Things that jumped out of me:

(1) The evolution of life is all about kinetic traps. “Energized” molecules quickly dissipate energy in their thermodynamic progress towards the equilibrium state. But to get a system going that allows for control, kinetic traps are essential, as is the evolution of catalysts. Before central control emerged, persistence is about being trapped long enough or often enough.

(2) Vesicles and other compartments within the cell have chemical environments that can be very different from the cytoplasm and use messenger systems similar to the “outside” of a cell, calcium-based systems for example.

(3) The rates of phosphate versus thioester hydrolysis can vary greatly over different pH and temperature. This may be a clue to a takeover of energy transduction from a thioester world to the modern one primarily using phosphate esters.
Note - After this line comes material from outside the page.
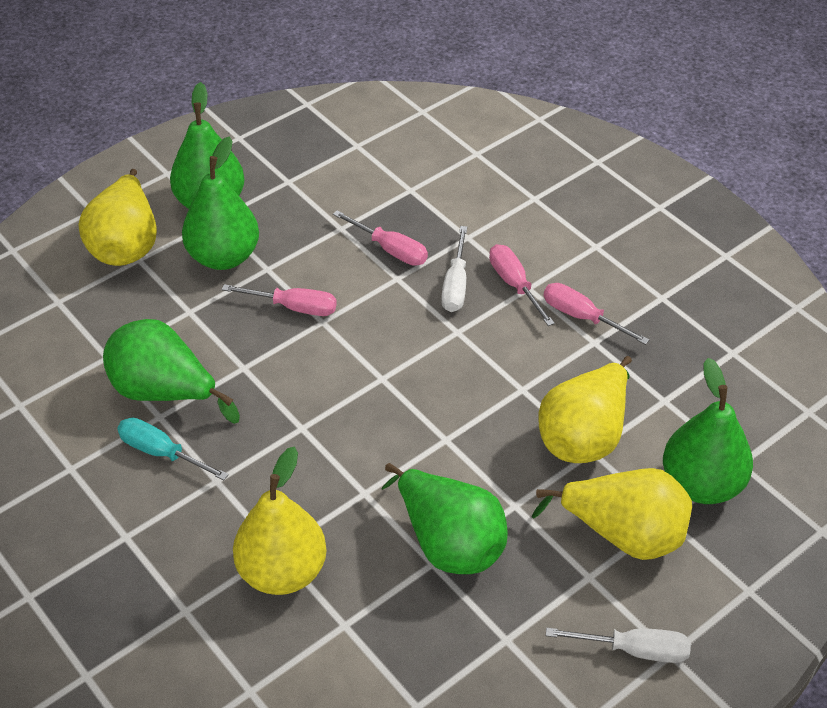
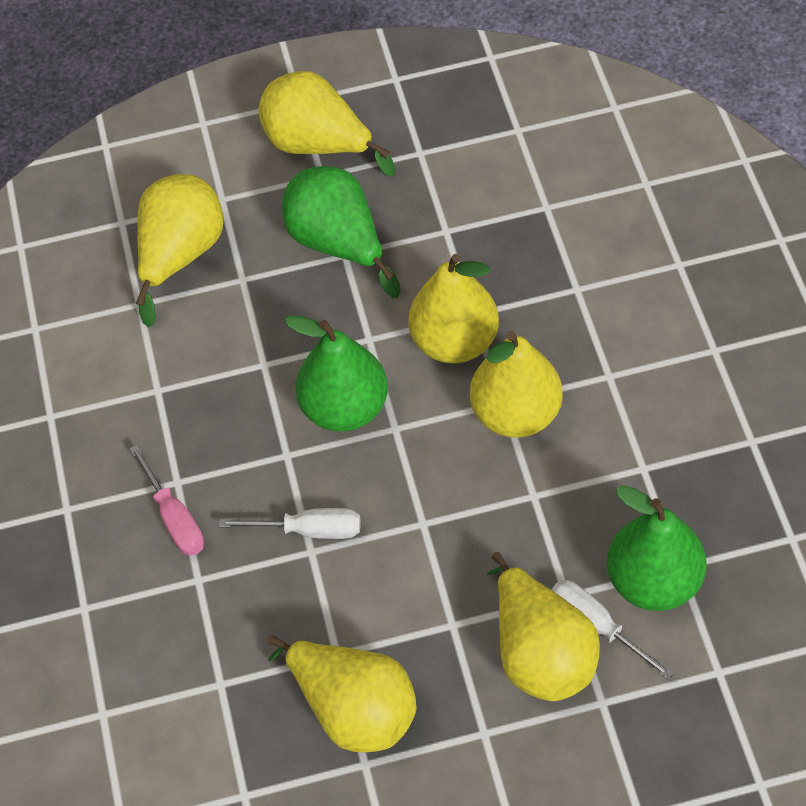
green pear: [103,319,240,424] [170,82,245,209] [182,137,259,270] [382,463,508,574] [663,358,753,504] = 5 -> [282,166,401,298] [285,316,388,432] [607,485,706,611] = 3
pink screwdriver: [222,284,337,316] [333,210,428,266] [489,244,555,326] [544,283,649,345] = 4 -> [129,444,204,556] = 1
turquoise screwdriver: [117,418,229,480] = 1 -> none = 0
yellow pear: [79,169,157,266] [233,447,326,595] [532,468,692,560] [538,356,632,463] = 4 -> [136,174,223,327] [258,71,395,177] [268,635,416,752] [408,254,499,364] [470,331,563,438] [487,552,600,701] = 6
(4) The assertion the DNA codes qualitatively for proteins, but not quantitatively, is interesting. The quantitative aspects that require control and regulation were previously “set” by more primitive cells. Since I think a primitive metabolism is prior to nucleic acid coded information, this makes sense to me.

 

Things I need to ponder more: Why is negative feedback more prevalent in the evolution of living systems? Does it arise because living systems are thermodynamically semi-closed? I regularly tell my students in G-Chem II and P-Chem II that we study equilibrium thermodynamics because we can construct a model and its accompanying equations for closed systems. I contrast this to the non-equilibrium thermodynamics of open systems and use life as an example of staying alive by avoiding the equilibrium state. But an enclosed cell that tries to maintain some level of homeostasis along with growth and repair isn’t completely open. It’s very finicky about what goes in and what goes out, and what concentrations are maintained inside.

 

The authors also reminded me about the distinction between control and regulation: “Control acts at the level of metabolism and one part of it is concerned with the use of proteins including catalysts but not with their productions… Regulation acts at the level of gene and… was little altered from that in anaerobes by the development of multicellular organism…” From my slant, this suggests that control precedes regulation, at least on a local level. A protometabolic system evolves to control matter and energy. How? By tinkering! Why? I don’t know but it reminds me of the dictum: “What persists, persists. What does not, does not.”